The Swedish company established a UK subsidiary in 1978 and acquired the lease on the legendary CTS Studios off Westbourne Grove. It was a landmark home to most Star Wars and James Bond film scores, and Frank Sinatra recorded his 1962 album Sinatra Sings Great Songs from Great Britain in this studio. Following a substantial refurbishment of the premises, Marcus Recording Studios installed state-of-the-art equipment and the spacious Studio One featured the first 48-track facility in London.

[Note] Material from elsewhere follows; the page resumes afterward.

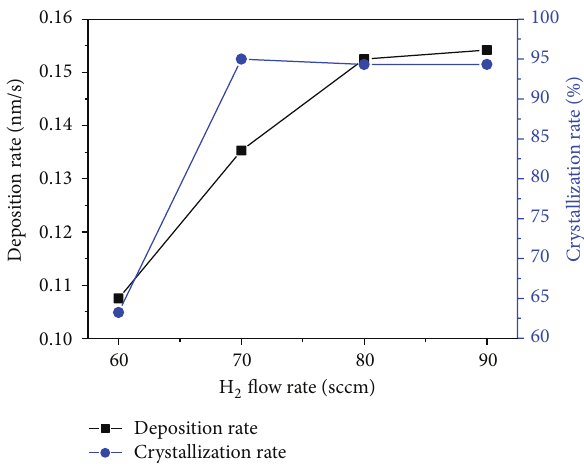
Figure 2: The deposition and crystallization rate as a function of H 2 flow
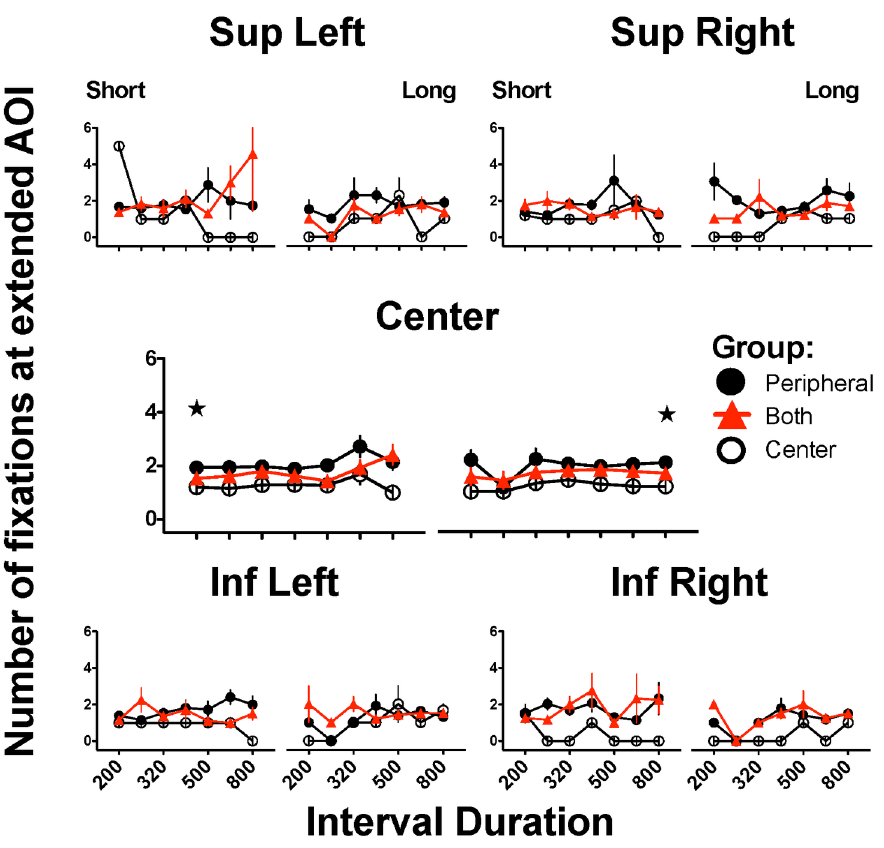
Fig 7. Fixations to extended Areas of Interest during generalization trials. Number of fixations to redefined (expanded) Area of Interest (AoI) where a stimulus could appear. For each AoI, left panels present the performance on trials where subjects categorized intervals as “ short ” and right panels correspond to categorizations as “ long ” ; only intervals close to or at the extreme durations present mean of 15 subjects since some subjects never emitted erroneous categorizations. Stars and horizontal bars indicate significant differences between denoted groups after two-way ANOVA followed by Bonferroni´s test (p < 0.05) (see text); only data from anchor intervals with N = 15 were included in statistical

Ten years later, the Virgin Group was expanding and Richard Branson invited Marcus Österdahl for lunch on his houseboat in Little Venice on 12 February 1988 to discuss the acquisition of Österdahl's business interests. Instead, Österdahl acquired a development property for a new studio complex in Fulham, West London. The purpose built facility provided for very different studios under the same roof and established the first residential London studio with a small hotel and licensed bar and restaurant for musicians, artists and their friends.
The Swedish company was sold in 1981 to Soundtrade Studios and is a commercial recording complex in Stockholm.

In 1999 the Fulham studios were sold to Worldsport.com a start-up by Alan Callan, the former head of Led Zeppelin's Swan Song record label as well as Jimmy Page's business manager.

Marcus Österdahl Instrumentals, an orchestral double album from studio recordings produced and arranged in 1976/77 was released in 2023 for global streaming.